The last youth conference I attended - hopefully the last I'll ever attend - was Nazarene Youth Conference 2003 (link goes to NYC 07 page). It wasn't all bad. Out of conversations I had there I was able to help some of my youth group members get some badly needed professional help, we had fun at Six Flags, and I was able to see some old friends. One of the kids from the first youth group I led was there as a sponsor - with her husband! - and she'd turned into an impressive woman. It was nice to see.

But the conference as a whole is practically an evil. The schedule is brutal: 13-15 solid hours of worship services, seminars, service projects, games and concerts, and then the kids go back to the excitement of being in a hotel without their parents, in rooms with just other teenagers, and with boys, or girls in the very next room probably not wearing any clothes at all! And this goes on for about 4 days, until Thursday night.

Thursday night. That's the big one, the service that everyone - except the kids, of course - knows is going to last and last and last. Everything that happens is designed to create an overpowering emotional environment. At NYC 03 they had a guy speak whose daughter was killed in the Columbine massacre. Apparently she had spoken of an early death for years and would regularly engage in erratic behavior: once she was driving on the interstate with a friend. She slammed on the brakes and swerved from the left lane all the way to the right shoulder, all without warning. She jumped out of the still running car and started dancing along the freeway, illuminated by the car's headlights. Her friend was stunned, and when she got back in the car, she looked over and said, "sometimes you just have to dance before the Lord, you know?"

After her death her family looked through her journal and found extensive writing about her expectation of an early death along with her apparent belief that she would become hugely famous and impact people all over the world. Her dad has spent the years since trying to make that come true. So that Thursday night, utterly exhausted, we spent a couple of hours listening to a man talk about and looking at pictures of a murdered teenage girl. We heard example after example of erratic behavior bordering on the destructive, held up to us as an example of extreme piety.

Of course, at the end of the service, there was the "altar call," which was an invitation for the kids to walk to base of the stage and publicly commit to be a Christian patterned after the mold of that dead girl. I felt ill.

I found out the next day that the leader of another district's group - a group of 400 kids - directed the students into a meeting room at their hotel that night, and started in on them again. He told them that they weren't going to go back to their rooms until there was a "breakthrough." It was horrible abuse, but par for the course. That guy is a successful youth pastor, always able to build a youth group into a large group, always able to get his quota of commitments, of kids going off to Christian colleges declaring their intentions to become missionaries or pastors.

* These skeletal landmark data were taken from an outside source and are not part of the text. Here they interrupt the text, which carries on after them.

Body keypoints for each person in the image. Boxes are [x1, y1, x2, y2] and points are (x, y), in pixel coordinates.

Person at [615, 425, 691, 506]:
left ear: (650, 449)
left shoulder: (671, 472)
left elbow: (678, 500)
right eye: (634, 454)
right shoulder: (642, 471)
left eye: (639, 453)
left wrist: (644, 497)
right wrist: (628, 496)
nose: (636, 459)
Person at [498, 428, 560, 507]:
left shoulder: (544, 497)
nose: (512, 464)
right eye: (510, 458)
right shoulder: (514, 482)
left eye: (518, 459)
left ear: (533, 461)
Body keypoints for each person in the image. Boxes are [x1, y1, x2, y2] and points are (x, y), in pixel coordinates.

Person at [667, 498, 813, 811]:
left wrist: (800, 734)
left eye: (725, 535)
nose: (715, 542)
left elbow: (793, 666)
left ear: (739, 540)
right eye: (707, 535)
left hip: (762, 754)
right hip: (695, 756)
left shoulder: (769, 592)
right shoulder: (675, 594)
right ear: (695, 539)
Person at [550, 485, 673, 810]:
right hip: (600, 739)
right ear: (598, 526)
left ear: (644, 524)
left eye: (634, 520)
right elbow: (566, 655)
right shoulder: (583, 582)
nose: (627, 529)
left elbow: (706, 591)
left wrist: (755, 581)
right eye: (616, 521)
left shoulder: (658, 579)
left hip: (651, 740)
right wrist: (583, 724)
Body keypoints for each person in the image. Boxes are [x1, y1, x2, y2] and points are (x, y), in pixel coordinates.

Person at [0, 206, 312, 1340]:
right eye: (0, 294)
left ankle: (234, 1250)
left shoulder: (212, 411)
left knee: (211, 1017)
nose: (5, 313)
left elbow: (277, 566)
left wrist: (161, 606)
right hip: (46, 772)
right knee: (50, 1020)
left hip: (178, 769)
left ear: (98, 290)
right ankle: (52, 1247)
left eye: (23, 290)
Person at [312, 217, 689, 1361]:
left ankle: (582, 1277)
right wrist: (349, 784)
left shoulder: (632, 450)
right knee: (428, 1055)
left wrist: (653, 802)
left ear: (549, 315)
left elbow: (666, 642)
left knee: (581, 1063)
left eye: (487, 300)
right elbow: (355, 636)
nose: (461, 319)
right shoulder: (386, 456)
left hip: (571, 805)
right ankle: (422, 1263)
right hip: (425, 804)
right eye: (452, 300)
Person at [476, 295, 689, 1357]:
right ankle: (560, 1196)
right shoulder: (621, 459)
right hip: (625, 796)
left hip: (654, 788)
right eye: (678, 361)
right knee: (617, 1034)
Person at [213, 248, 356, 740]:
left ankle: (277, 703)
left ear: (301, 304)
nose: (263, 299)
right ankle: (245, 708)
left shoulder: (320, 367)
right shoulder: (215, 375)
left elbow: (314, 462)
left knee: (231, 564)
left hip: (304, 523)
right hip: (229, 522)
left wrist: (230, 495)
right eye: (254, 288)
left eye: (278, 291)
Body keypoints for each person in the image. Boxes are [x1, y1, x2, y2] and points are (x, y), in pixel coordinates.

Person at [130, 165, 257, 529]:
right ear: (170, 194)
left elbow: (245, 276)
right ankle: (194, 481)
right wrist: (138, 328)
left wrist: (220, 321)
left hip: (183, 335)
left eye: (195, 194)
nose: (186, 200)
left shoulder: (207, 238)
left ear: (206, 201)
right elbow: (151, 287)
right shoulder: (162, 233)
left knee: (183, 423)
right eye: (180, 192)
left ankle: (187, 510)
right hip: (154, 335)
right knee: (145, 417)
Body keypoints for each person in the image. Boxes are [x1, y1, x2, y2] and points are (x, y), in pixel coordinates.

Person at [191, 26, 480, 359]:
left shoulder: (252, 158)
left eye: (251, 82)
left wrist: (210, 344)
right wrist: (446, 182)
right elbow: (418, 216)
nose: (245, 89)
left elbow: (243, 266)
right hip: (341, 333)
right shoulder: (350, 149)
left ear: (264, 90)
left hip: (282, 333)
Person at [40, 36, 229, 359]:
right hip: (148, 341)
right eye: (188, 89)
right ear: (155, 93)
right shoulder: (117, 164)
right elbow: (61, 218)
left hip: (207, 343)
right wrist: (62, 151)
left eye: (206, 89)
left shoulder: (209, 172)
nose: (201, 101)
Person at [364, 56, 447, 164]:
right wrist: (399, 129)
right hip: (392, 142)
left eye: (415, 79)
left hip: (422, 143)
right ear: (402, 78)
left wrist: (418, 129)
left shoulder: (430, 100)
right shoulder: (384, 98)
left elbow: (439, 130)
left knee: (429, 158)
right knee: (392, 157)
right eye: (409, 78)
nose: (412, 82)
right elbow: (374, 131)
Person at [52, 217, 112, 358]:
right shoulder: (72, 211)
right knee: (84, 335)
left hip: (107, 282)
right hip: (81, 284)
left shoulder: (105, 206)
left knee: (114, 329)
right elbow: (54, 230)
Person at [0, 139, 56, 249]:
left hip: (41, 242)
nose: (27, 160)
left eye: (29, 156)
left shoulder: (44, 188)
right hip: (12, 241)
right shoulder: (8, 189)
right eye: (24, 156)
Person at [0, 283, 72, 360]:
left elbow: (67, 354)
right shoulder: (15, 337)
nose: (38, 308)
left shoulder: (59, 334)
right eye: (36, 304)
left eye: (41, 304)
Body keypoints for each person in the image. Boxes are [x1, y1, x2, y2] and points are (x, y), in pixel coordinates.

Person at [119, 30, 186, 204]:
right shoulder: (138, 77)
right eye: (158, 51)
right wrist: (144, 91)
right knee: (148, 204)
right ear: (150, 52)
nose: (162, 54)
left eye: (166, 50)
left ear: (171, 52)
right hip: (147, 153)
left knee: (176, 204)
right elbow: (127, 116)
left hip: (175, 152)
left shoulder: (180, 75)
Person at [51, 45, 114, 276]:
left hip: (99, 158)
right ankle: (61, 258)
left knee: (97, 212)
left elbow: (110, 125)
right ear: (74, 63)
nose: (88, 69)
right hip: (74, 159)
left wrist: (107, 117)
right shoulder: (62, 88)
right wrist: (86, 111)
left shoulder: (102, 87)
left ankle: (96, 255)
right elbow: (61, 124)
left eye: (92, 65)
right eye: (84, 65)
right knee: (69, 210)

All this is done to try and stem the tide of those who leave the Church. So many courses, books, seminars, conferences, degrees, camps, workshops, retreats, so much money and time and effort, when the answer to the problem is so simple, so obvious.

You see, the Barna Group dug down in their polls. They found that "non-Christians' biggest complaints about the faith are not immediately theological: Jesus and the Bible get relatively good marks (emphasis mine)."

The answer is simple and should be easy to implement: stop acting like assholes, and start acting like Jesus. Oh, and try to actually read the New Testament to find out how Jesus acted instead of relying on James Dobson or whoever to tell you. Show some concern for justice, show some compassion, and try to enjoy life. 'Cause the "damn them all to hell" and "grimace for Jesus" methods just aren't working out.